Buzglyd 05-13-2004 10:19 AM

Re: New Rider
Smarty Jones might be a good mount for you and think about all the extra dough you'd have if you come in first in the Preakness!

jtyyy 05-13-2004 10:30 AM

Re: New Rider
I have to agree completely. I am a new rider (actually I rode dirt bikes, oh 20 years ago) and I passed on the 250 and I got an old GS450 for $800. It is old (did I mention that?) but it has new cables, new chain, newer tires and new brakes. I have a large lot where I live so I could ride on the grass and on driveway while I learned to take off and shift properly without scraping asphalt.

I did drop the bike twice in the grass and all that happend was that the bike got dirty. I'm cruising the neighboorhood and having fun. My MSF class is next weekend and I'm sure I'll notice the difference between my bike and theirs.

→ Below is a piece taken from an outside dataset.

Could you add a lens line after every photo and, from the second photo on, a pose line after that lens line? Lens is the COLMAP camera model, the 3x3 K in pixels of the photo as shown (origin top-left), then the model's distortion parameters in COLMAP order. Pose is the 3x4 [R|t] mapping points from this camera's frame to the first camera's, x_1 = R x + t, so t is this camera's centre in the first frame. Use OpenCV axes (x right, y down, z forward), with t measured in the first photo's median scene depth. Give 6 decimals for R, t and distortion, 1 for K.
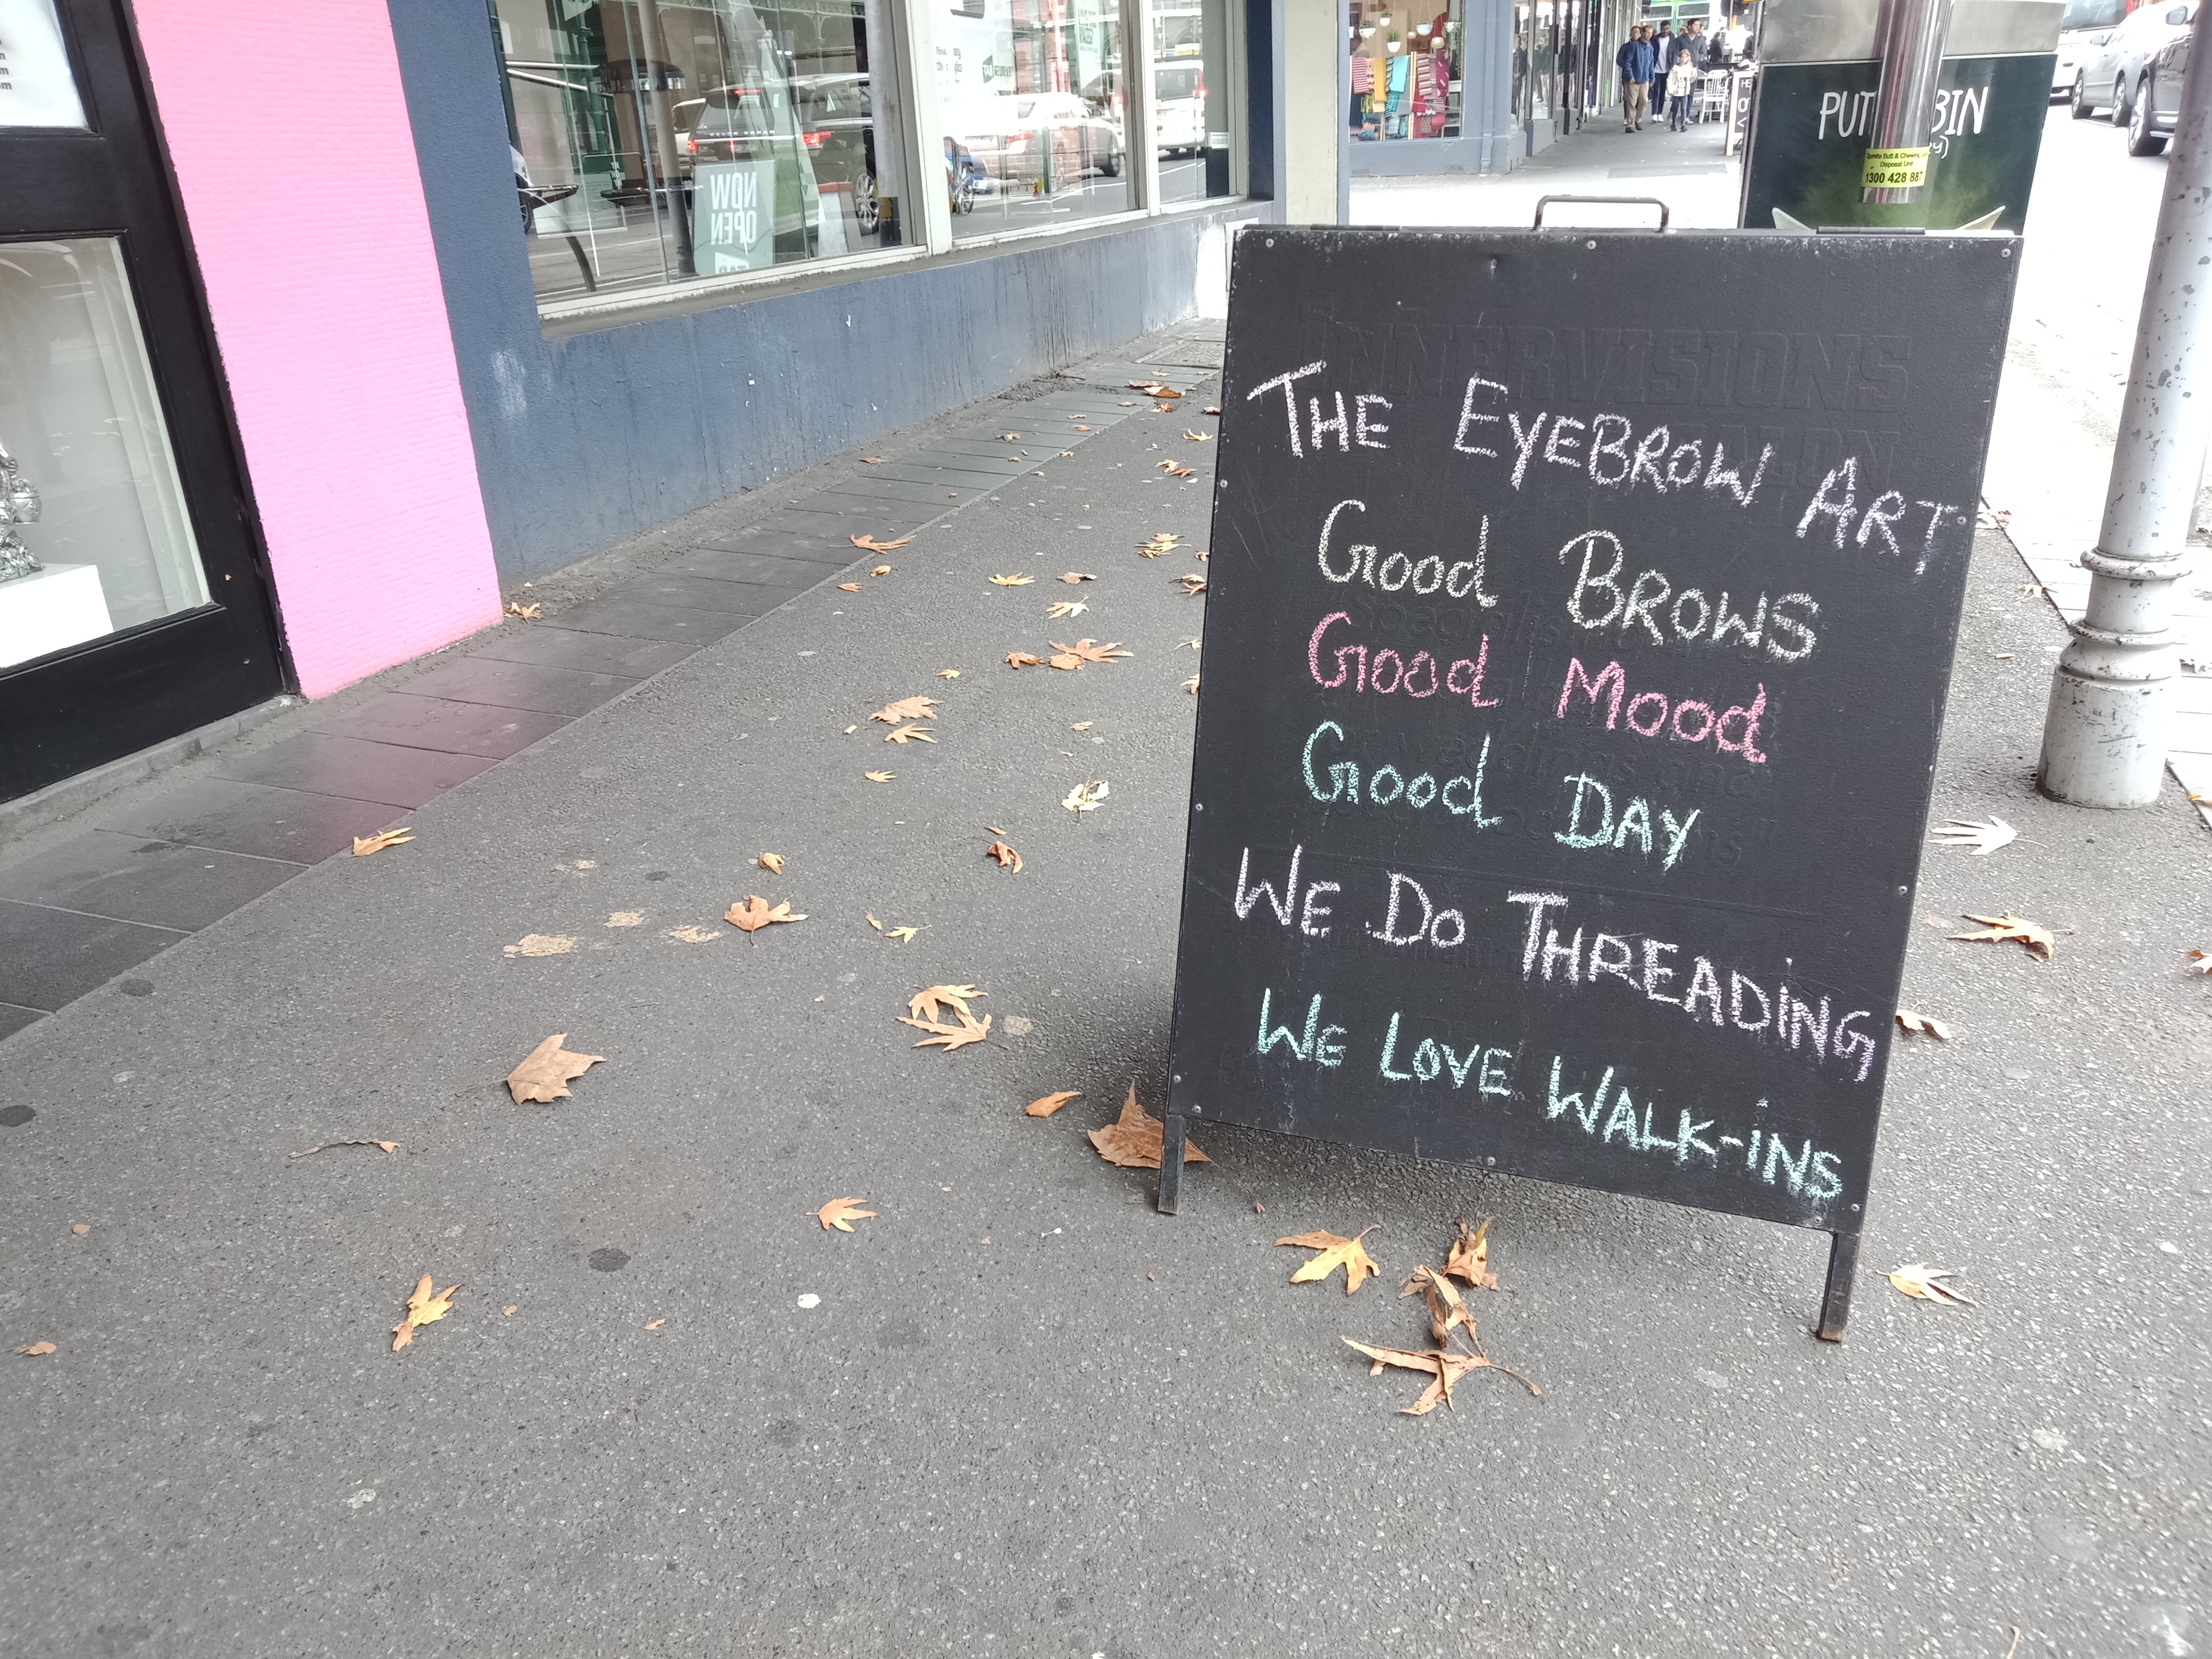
lens RADIAL K [[1632.0, 0, 1088.9], [0, 1632.0, 810.7], [0, 0, 1]] dist [0.036568, -0.021667]
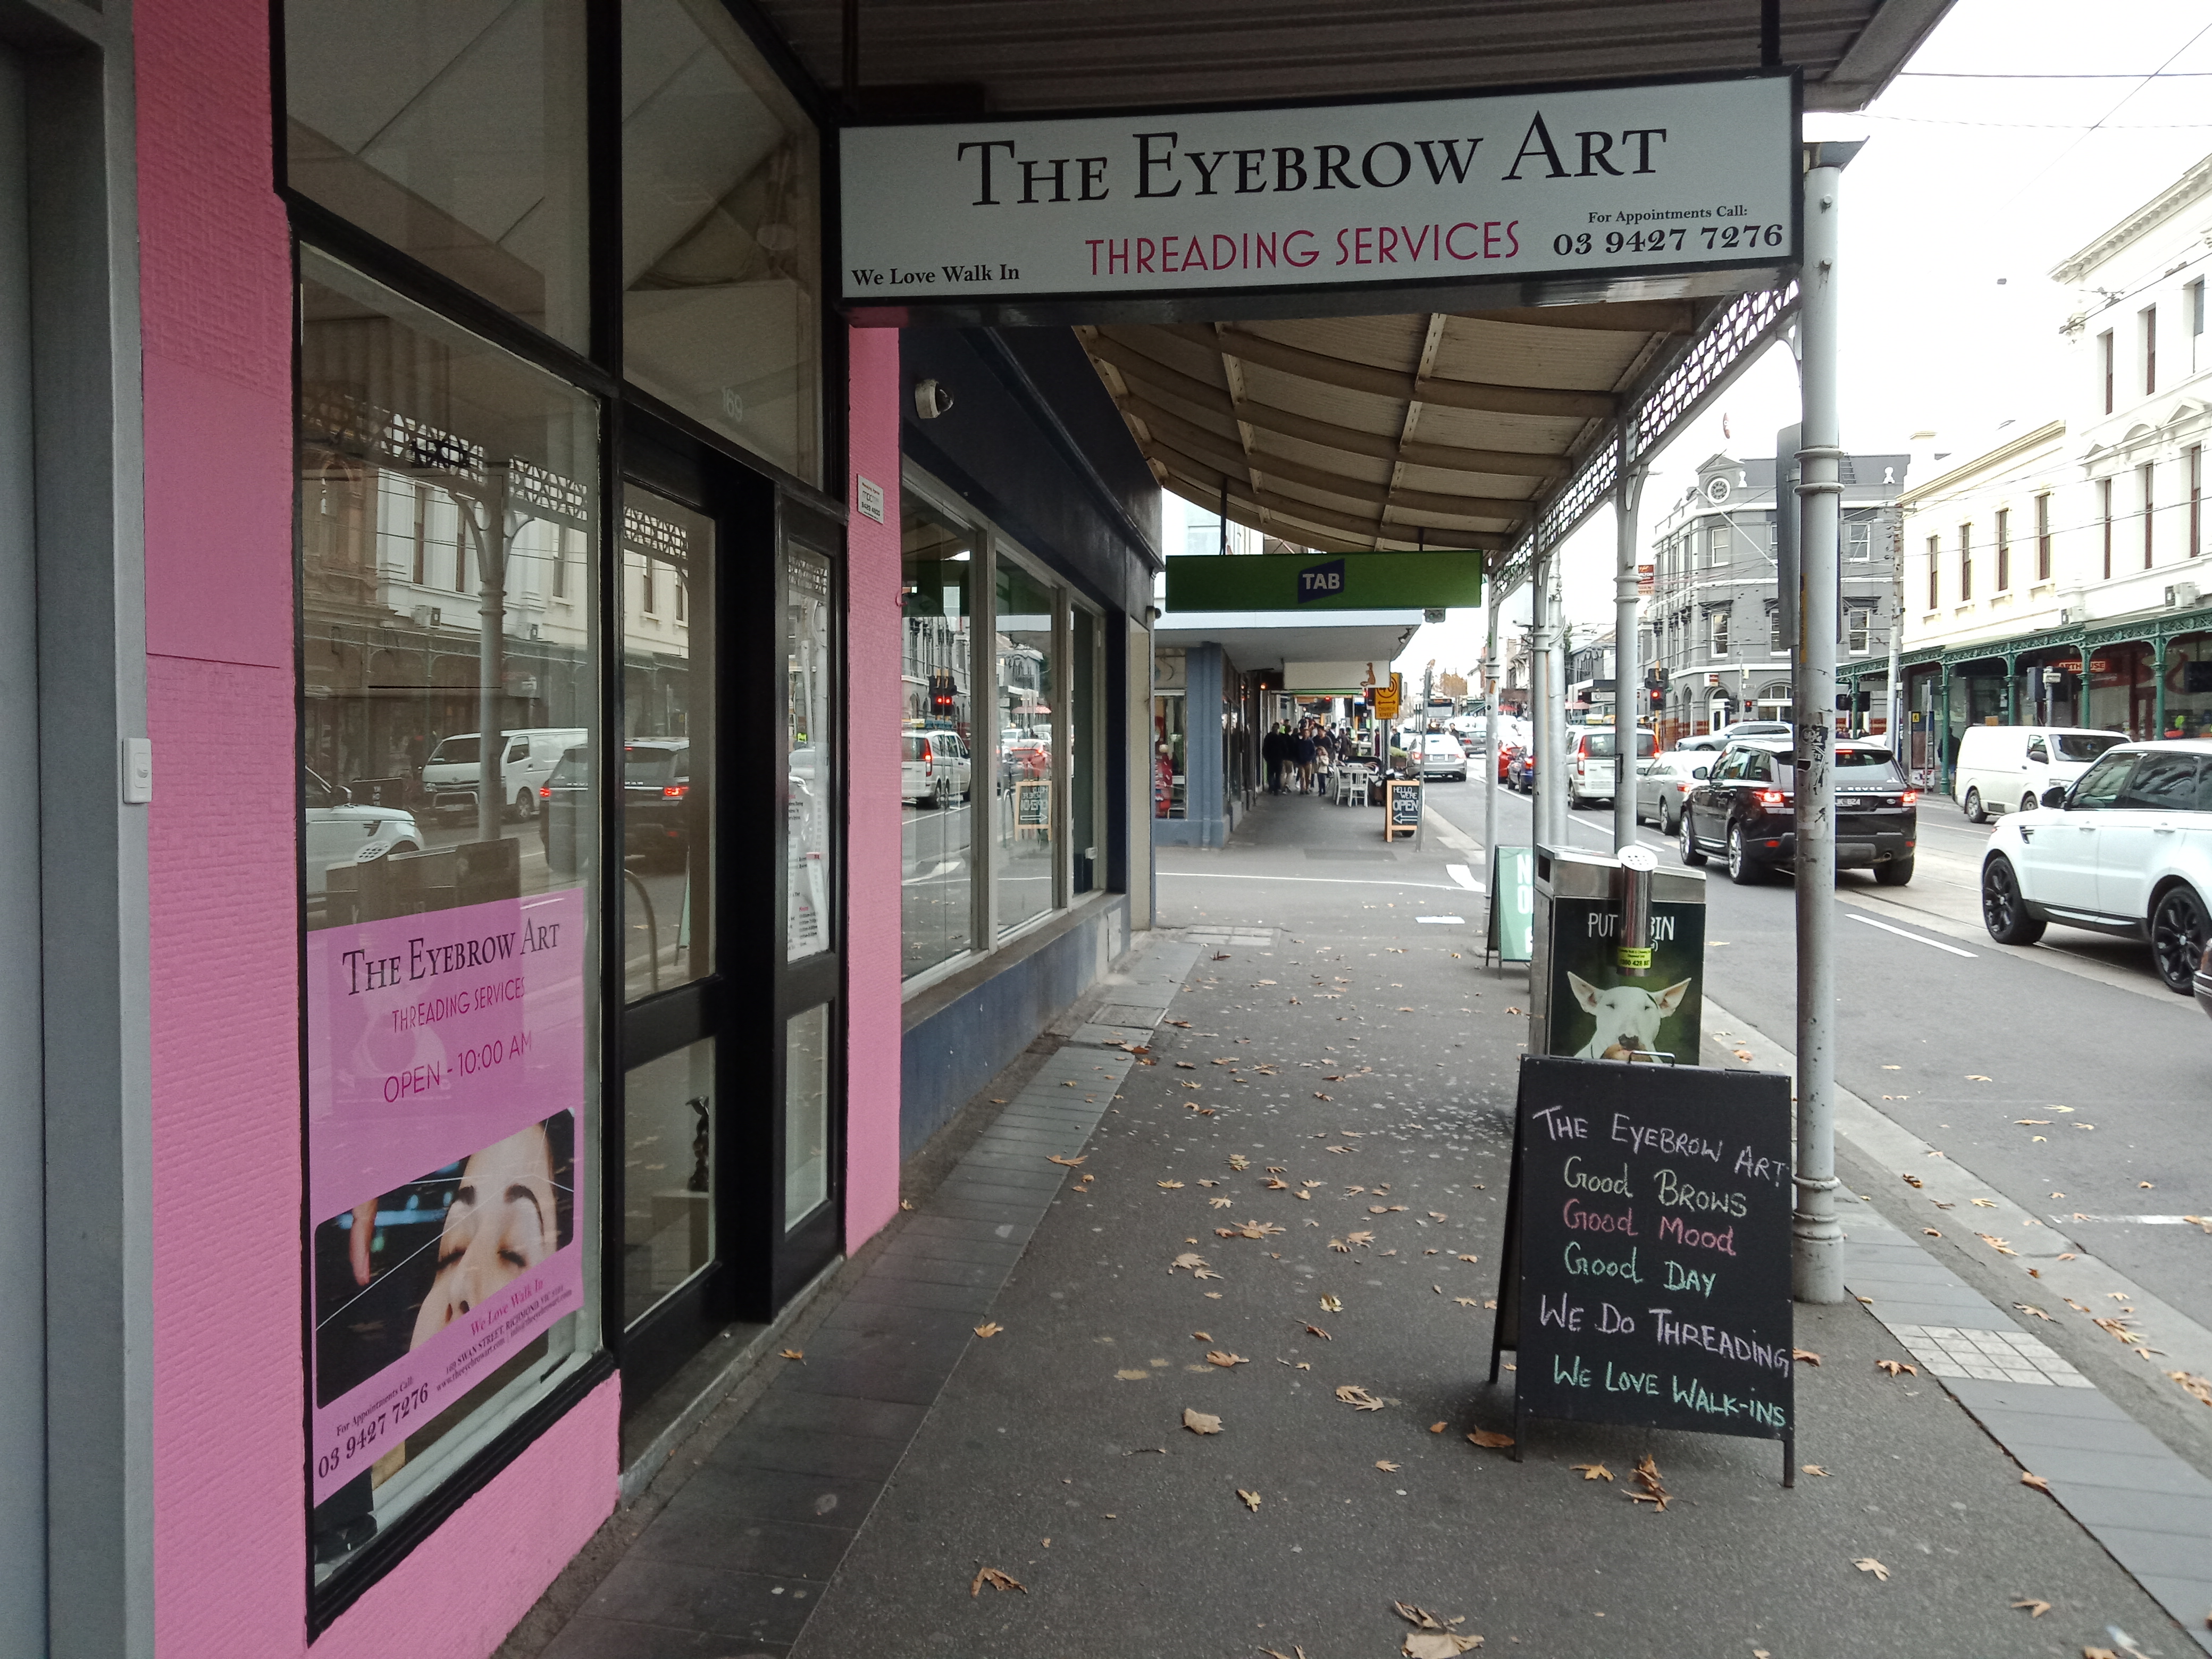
lens RADIAL K [[1632.0, 0, 1119.2], [0, 1632.0, 816.1], [0, 0, 1]] dist [0.036568, -0.021667]
pose [[0.976783, 0.051279, 0.208004, -1.157427], [0.025940, 0.935477, -0.352435, 0.216242], [-0.212655, 0.349648, 0.912427, -1.490079]]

I did see some one riding a Rebel on the highway the otherday, and they were struggling to keep up a safe speed. I drove on by with no worries at proper speed (I haven't learned to speed yet).

Happy Trails.

nokneedragin 05-13-2004 10:42 AM

Re: Waiting for Freddie Spencer
Take the Code school. It's very informative, and puts you on the track 4 or 5 sessions and classes. The on track instructors were very helpfull. Well spent money. Not to mention they will provide the bike, and gear.

The class I was in, a guy rode up in his new leathers, on a nice shiney Bimota, he low sided it. Felt sorry for his repair bill.

Neal 05-13-2004 10:54 AM

Re: New Rider
I find my wife's fine up to about 65 where it starts to get a little light---but then i weigh 214.My wife 's cruising speed is 45-55---she hasnt noticed any handling problems. What reliability problems have you experienced.?...we're only at about 1000miles but no problems yet.

kdurrell 05-13-2004 12:15 PM

Re: New Rider
The Yamaha XT225 is a 223cc dual sport with a 31.9" seat height and a dry weight of 238 lbs. I think I took my MSF intro course on one, it will wheelie if provoked!

I started on a Daytona 955i that I acquired via ebay for $3600. It wasn't exactly plan "A" and I'm still scared sh*tless of the bike, but hey it was darned cheap.